WORK INSTRUCTIONS:
Print the listing in its entirety and exactly, leaving out images.

START INPUT DATA

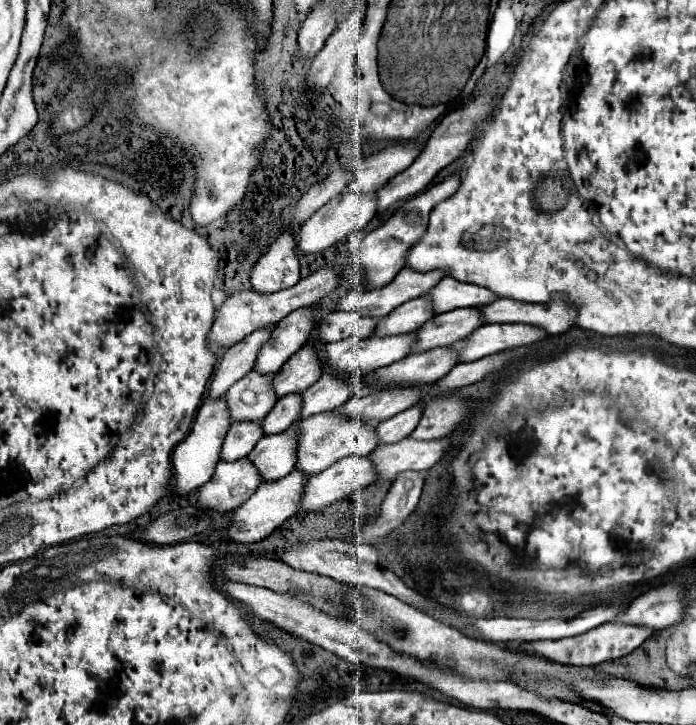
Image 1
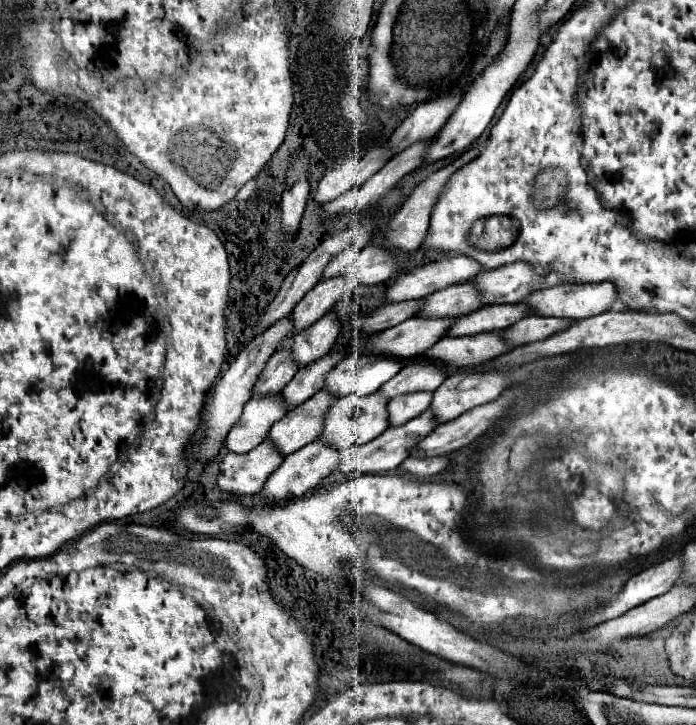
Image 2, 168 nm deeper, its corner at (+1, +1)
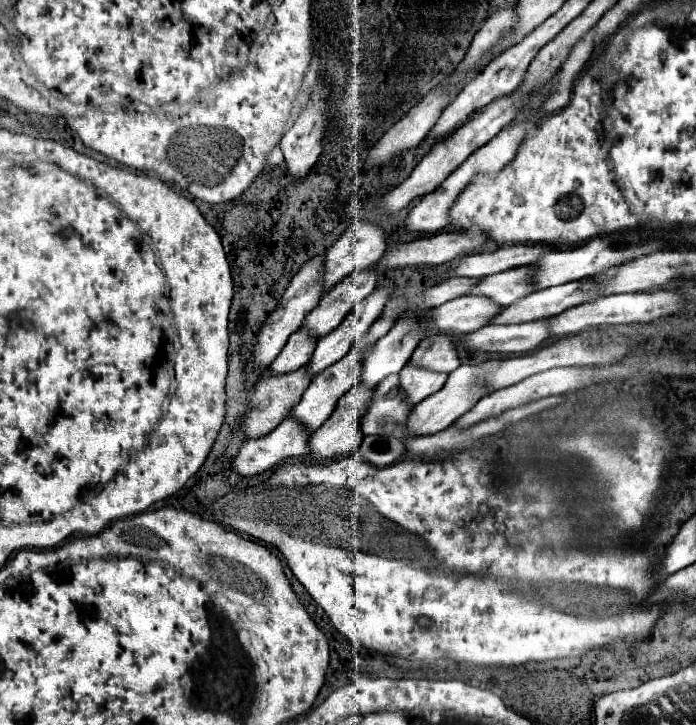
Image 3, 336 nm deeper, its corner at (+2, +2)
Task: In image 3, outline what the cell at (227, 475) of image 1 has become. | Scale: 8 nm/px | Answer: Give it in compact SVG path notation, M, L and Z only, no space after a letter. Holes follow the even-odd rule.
M286 417L276 429L258 439L248 439L234 457L234 469L248 477L264 473L286 459L308 453L308 435L292 417Z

END INPUT DATA

OUTPUT OF THE EXERCISE:
Image 1
Image 2, 168 nm deeper, its corner at (+1, +1)
Image 3, 336 nm deeper, its corner at (+2, +2)
Task: In image 3, outline what the cell at (227, 475) of image 1 has become. | Scale: 8 nm/px | Answer: Give it in compact SVG path notation, M, L and Z only, no space after a letter. Holes follow the even-odd rule.
M286 417L276 429L258 439L248 439L234 457L234 469L248 477L264 473L286 459L308 453L308 435L292 417Z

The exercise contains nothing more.